Directive: Show the lines below that contain the string "well".
Top of Dataset records
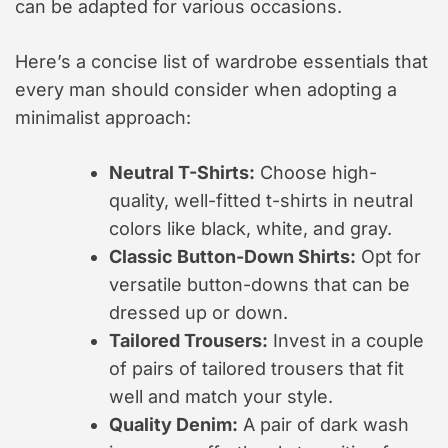
can be adapted for various occasions.
Here’s a concise list of wardrobe essentials that
every man should consider when adopting a
minimalist approach:
Neutral T-Shirts:
Choose high-
quality, well-fitted t-shirts in neutral
colors like black, white, and gray.
Classic Button-Down Shirts:
Opt for
versatile button-downs that can be
dressed up or down.
Tailored Trousers:
Invest in a couple
of pairs of tailored trousers that fit
well and match your style.
Quality Denim:
A pair of dark wash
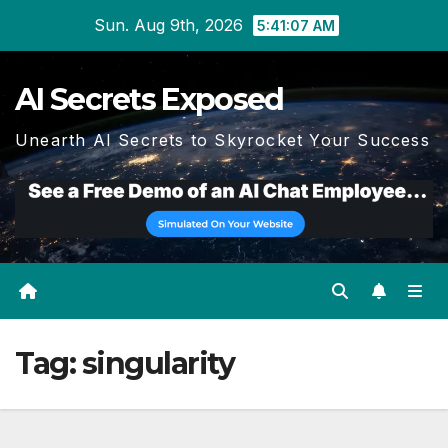
Skip
Sun. Aug 9th, 2026
5:41:09 AM
to
content
AI Secrets Exposed
Unearth AI Secrets to Skyrocket Your Success
Tag:
singularity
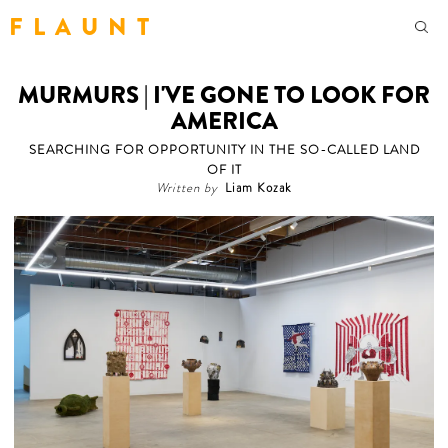
F L A U N T
MURMURS | I'VE GONE TO LOOK FOR
AMERICA
SEARCHING FOR OPPORTUNITY IN THE SO-CALLED LAND
OF IT
Written by
Liam Kozak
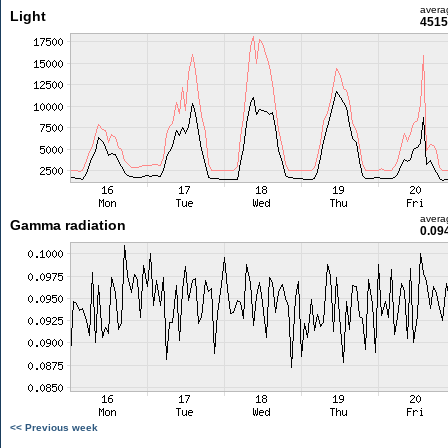
avera
Light
4515
avera
Gamma radiation
0.09
<< Previous week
Bottom of Dataset records
Reply:
quality, well-fitted t-shirts in neutral
well and match your style.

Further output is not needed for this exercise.